There are few people whom I really love, and still fewer of whom I think well. The more I see of the world, the more am I dissatisfied with it; and every day confirms my belief of the inconsistency of all human characters, and of the little dependence that can be placed on the appearance of merit or sense.

  • Jane Austen

February 20

A good traveler has no fixed plans and is not intent on arriving. -Lao Tzu

February 21

The enlightened individual had learned to ask not "Is it so?" but rather "What is the probability that it is so?"

  • Preface, A First Course in Probability, by Sheldon Ross

February 22

I must create a system, or be enslaved by another man's. I will not reason and compare: my business is to create.

  • William Blake

February 23

This is the real secret to life - to be completely engaged with what you are doing in the here and now. And instead of calling it work, realize it is play.

  • Alan Watts

February 24

The reasonable man adapts himself to the world; the unreasonable one persists in trying to adapt the world to himself. Therefore all progress depends on the unreasonable man.

  • George Bernard Shaw

February 25

Opportunities to find deeper powers within ourselves come when life seems most challenging.

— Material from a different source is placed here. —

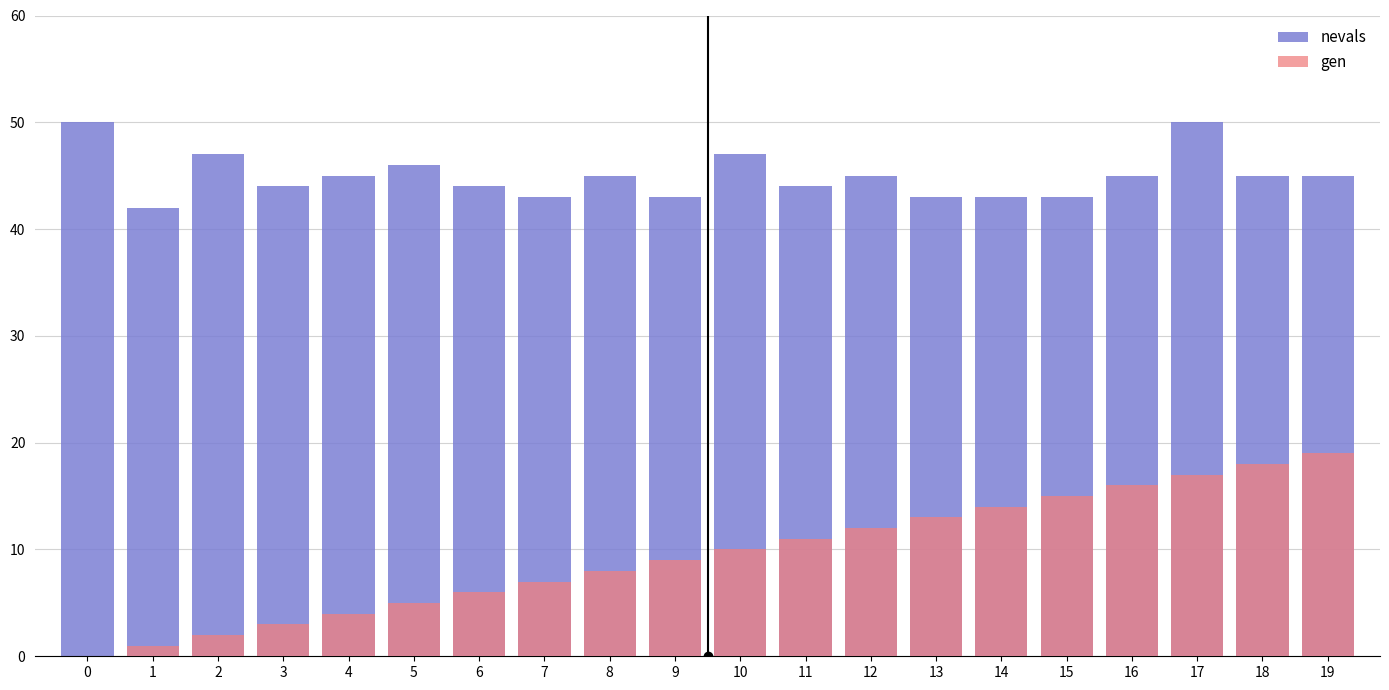

Which series has the largest total across all categories?

nevals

  • Joseph Campbell, American author, philosopher, and teacher (1904 – 1987)

February 26

The closer he got to the realization of his dream, the more difficult things became.

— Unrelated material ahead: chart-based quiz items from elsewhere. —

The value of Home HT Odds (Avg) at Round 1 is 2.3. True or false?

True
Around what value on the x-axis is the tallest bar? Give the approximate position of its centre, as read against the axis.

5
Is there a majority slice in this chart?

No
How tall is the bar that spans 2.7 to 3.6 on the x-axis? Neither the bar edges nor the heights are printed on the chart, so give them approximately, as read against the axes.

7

  • The Alchemist (2:04:04)

February 27

The fool who persists in his folly will become wise.

  • William Blake

February 28

Talent hits a target no one else can hit; genius hits a target no one else can see.

  • Arthur Schopenhauer

March 1

When a true genius appears in the world, you may know him by this sign, that the dunces are all in confederacy against him.

  • Jonathan Swift

March 2

The first work of the hero is to retreat from the world to zones of the psyche where the difficulties really reside, and there to clarify the difficulties, eradicate them and break through to the undistorted, direct experience and assimilation of what Carl Jung has called “the archetypal images. (This is the process known to Hindu and Buddhist philosophy as viveka, “discrimination.)

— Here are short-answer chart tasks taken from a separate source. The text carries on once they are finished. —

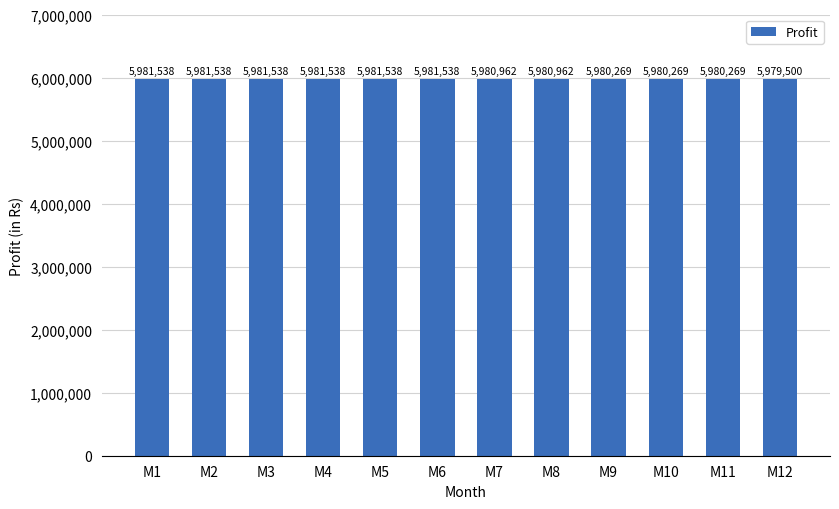

True or false: the data shows 3389123.9 at M11.

False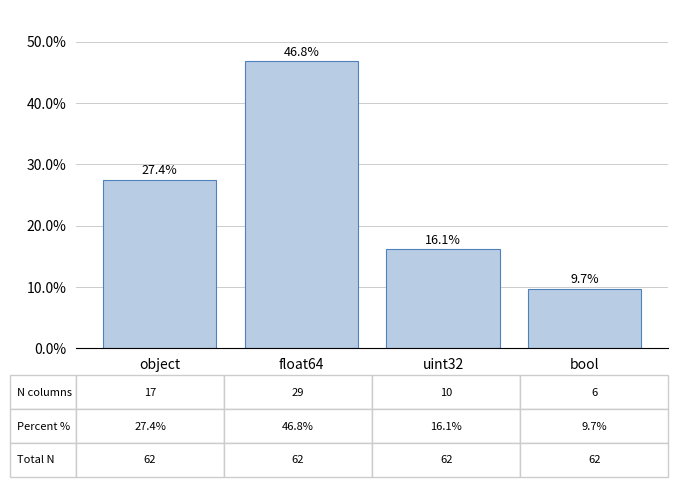

At which label does the data first exceed 27?

object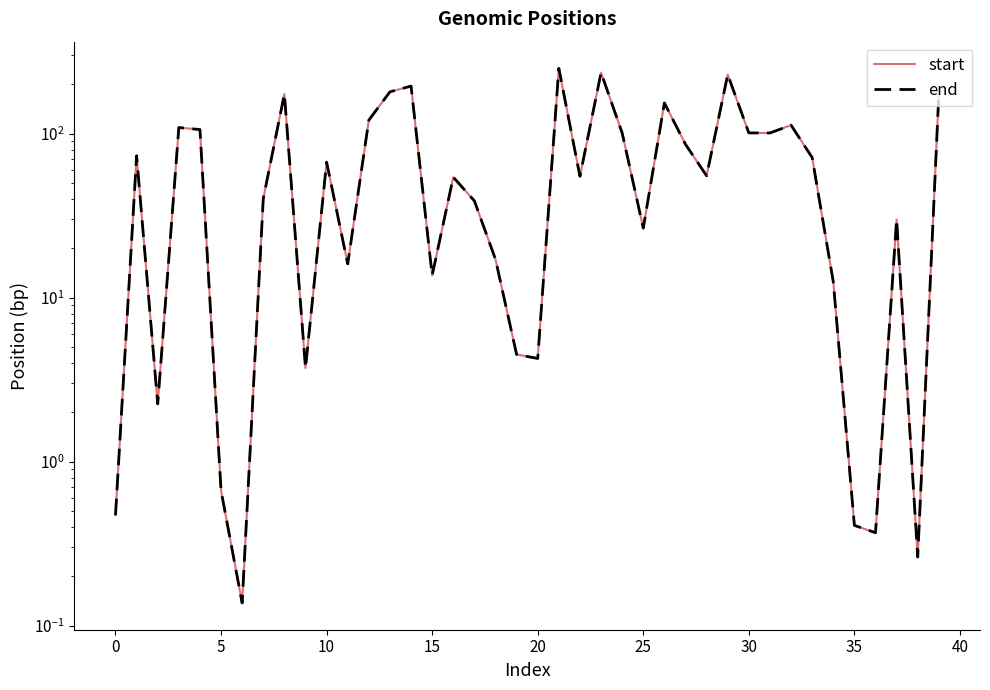

Reading left to right, what are all the values shown in this chart?

start: 0.5	73.4	2.2	108.9	105.9	0.7	0.1	40.2	174.4	3.7	67.0	16.1	120.9	179.9	195.0	13.7	54.3	38.9	17.1	4.5	4.3	250.0	54.9	235.6	101.0	26.5	153.9	86.1	55.3	229.3	101.1	101.0	112.7	71.5	12.5	0.4	0.4	30.0	0.3	175.4
end: 0.5	73.4	2.2	108.9	105.9	0.7	0.1	40.2	174.4	3.7	67.0	16.1	120.9	179.9	195.0	13.7	54.3	38.9	17.1	4.5	4.3	250.0	54.9	235.6	101.0	26.5	153.9	86.1	55.3	229.3	101.1	101.0	112.7	71.5	12.5	0.4	0.4	30.0	0.3	175.4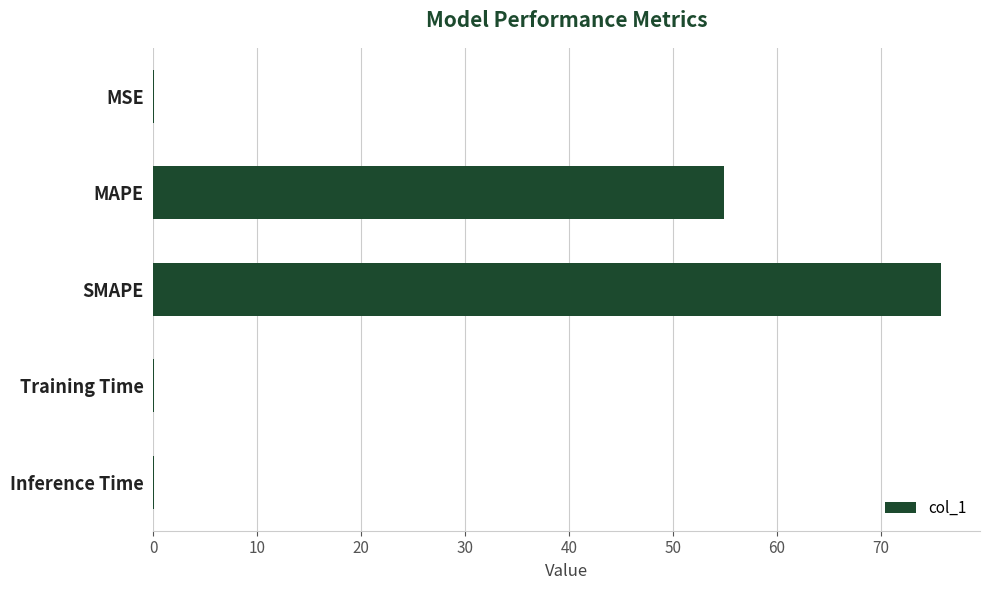

Which category has the highest value across all series?

SMAPE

  • Joseph Campbell, The Hero With a Thousand Faces

March 3

Let go your earthly tether, Enter the void. Empty, and become wind.

  • Zaheer/Guru Laghima (Legend of Korra)

March 4

The fear of death follows from the fear of life. A man who lives fully is prepared to die at any time.

  • Mark Twain

March 5

I'm the one that's got to die when it's time for me to die, so let me live my life the way I want to.

  • Jimi Hendrix

March 6

Life's most persistent and urgent question is: "What are you doing for others?"

  • Martin Luther King Jr.

March 7

Games have the power to distract people from stressful situations.

  • Michael Scott

March 8

"I'm still waiting for your idea so we can all quit our jobs."

  • T.K. (1/18/22)

March 9

It turns out that having the discipline to live frugally, to invest rather than spend, to mend and make do, and to be able to live for longer and longer periods of time without having to work, are true measures of wealth. Deeply enjoying whatever it is you’re experiencing right now is the ultimate wealth.

March 10

A taste of freedom can make you unemployable.

  • Naval Ravikant

March 11

Some people never go crazy. What truly horrible lives they must lead.

  • Charles Bukowski

March 12

The reason I talk to myself is because I’m the only one whose answers I accept.

  • George Carlin

March 13

When the great innovation appears, it will almost certainly be in a muddled, incomplete and confusing form. To the discoverer himself it will be only half understood; to everybody else it will be a mystery (seem full of contradictions and difficulties). (It will not be fully appreciated until many years later, when the new idea is integrated into the fabric of knowledge.) For any speculation which does not at first glance look crazy, there is no hope.